= List of 1940s American state and local politicians convicted of crimes =

This list includes American politicians at the state and local levels who have been convicted of felony crimes committed while in office by decade; this list encompasses the 1940s.

At the bottom of the article are links to related articles which deal with politicians who are involved in federal scandals (political and sexual), as well as differentiating among federal, state and local convictions. Also excluded are crimes which occur outside the politician's tenure in office unless they specifically stem from acts during his time of service.

Entries are arranged by date, from most current to less recent, and by state.

== Massachusetts ==

=== Local ===
- Mayor of Lowell George T. Ashe (D) was convicted by a jury on charges of conspiracy involving city purchases. (1942) He was sentenced to a year in prison.
- Sheriff of Suffolk County John F. Dowd (D) pleaded guilty to charges of conspiracy and soliciting and accepting gratuities. He was sentenced to two concurrent sentences of six to eight years in prison. (1941)
- Marlborough, Massachusetts city solicitor John J. Ginnetti pled guilty to bribery for selling two jobs in the Marlborough Fire Department. Mayor Louis Ingalls, who was indicted alongside Ginnetti, committed suicide before the trial began. Ginnetti was sentenced to six months in jail and resigned from the bar. (1940)

WHAT TO PRODUCE: Reproduce everything in the list of 1940s convicted politicians from "This list includes" down to "and by state.", word for word.

DATASET RECORDS:
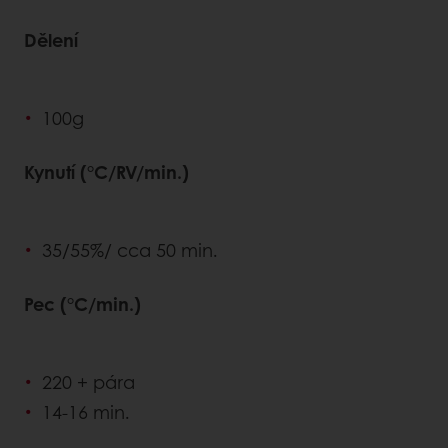
Dělení
100g
Kynutí (°C/RV/min.)
35/55%/ cca 50 min.
Pec (°C/min.)
220 + pára
14-16 min.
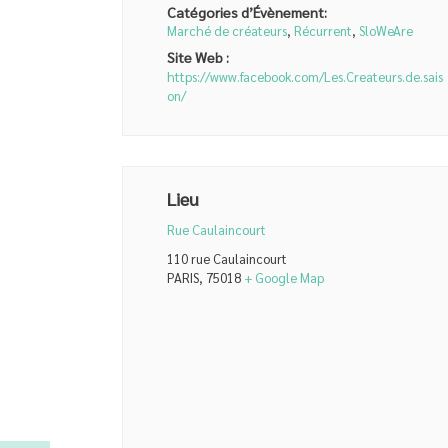
Catégories d’Évènement:
Marché de créateurs
,
Récurrent
,
SloWeAre
Site Web :
https://www.facebook.com/Les.Createurs.de.sais
on/
Lieu
Rue Caulaincourt
110 rue Caulaincourt
PARIS
,
75018
+ Google Map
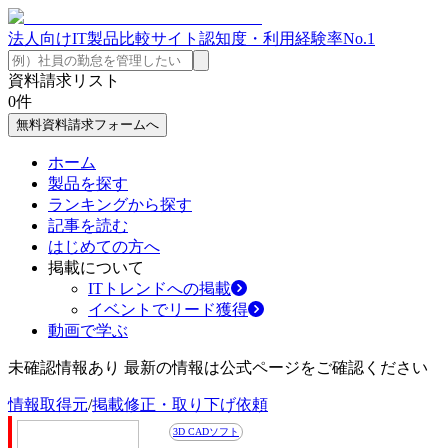
法人向けIT製品比較サイト
認知度・利用経験率No.1
資料請求リスト
0
件
無料資料請求フォームへ
ホーム
製品を探す
ランキングから探す
記事を読む
はじめての方へ
掲載について
ITトレンドへの掲載
イベントでリード獲得
動画で学ぶ
未確認情報あり 最新の情報は公式ページをご確認ください
情報取得元
/
掲載修正・取り下げ依頼
3D CADソフト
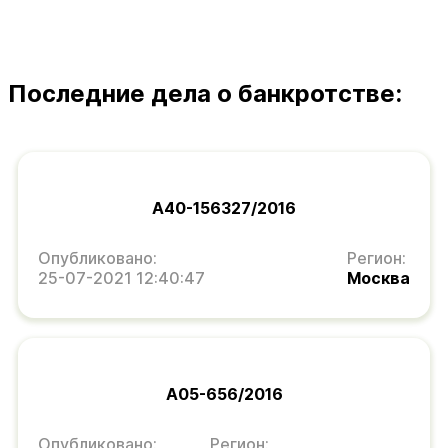
Последние дела о банкротстве:
А40-156327/2016
Опубликовано:
Регион:
25-07-2021 12:40:47
Москва
А05-656/2016
Опубликовано:
Регион:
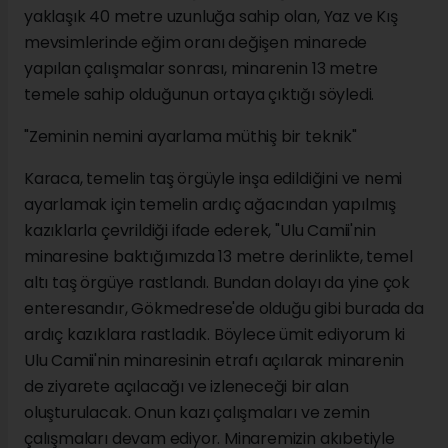
yaklaşık 40 metre uzunluğa sahip olan, Yaz ve Kış
mevsimlerinde eğim oranı değişen minarede
yapılan çalışmalar sonrası, minarenin 13 metre
temele sahip olduğunun ortaya çıktığı söyledi.
"Zeminin nemini ayarlama müthiş bir teknik"
Karaca, temelin taş örgüyle inşa edildiğini ve nemi
ayarlamak için temelin ardıç ağacından yapılmış
kazıklarla çevrildiği ifade ederek, "Ulu Camii'nin
minaresine baktığımızda 13 metre derinlikte, temel
altı taş örgüye rastlandı. Bundan dolayı da yine çok
enteresandır, Gökmedrese'de olduğu gibi burada da
ardıç kazıklara rastladık. Böylece ümit ediyorum ki
Ulu Camii'nin minaresinin etrafı açılarak minarenin
de ziyarete açılacağı ve izleneceği bir alan
oluşturulacak. Onun kazı çalışmaları ve zemin
çalışmaları devam ediyor. Minaremizin akıbetiyle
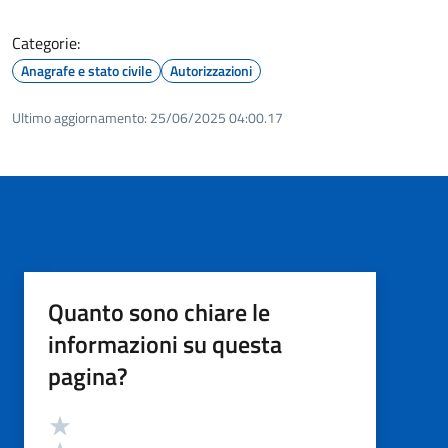
Categorie:
Anagrafe e stato civile
Autorizzazioni
Ultimo aggiornamento:
25/06/2025 04:00.17
Quanto sono chiare le
informazioni su questa
pagina?
Valutazione
Valuta 5 stelle su 5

SOLUTION TO THE EXERCISE:
This list includes American politicians at the state and local levels who have been convicted of felony crimes committed while in office by decade; this list encompasses the 1940s.

At the bottom of the article are links to related articles which deal with politicians who are involved in federal scandals (political and sexual), as well as differentiating among federal, state and local convictions. Also excluded are crimes which occur outside the politician's tenure in office unless they specifically stem from acts during his time of service.

Entries are arranged by date, from most current to less recent, and by state.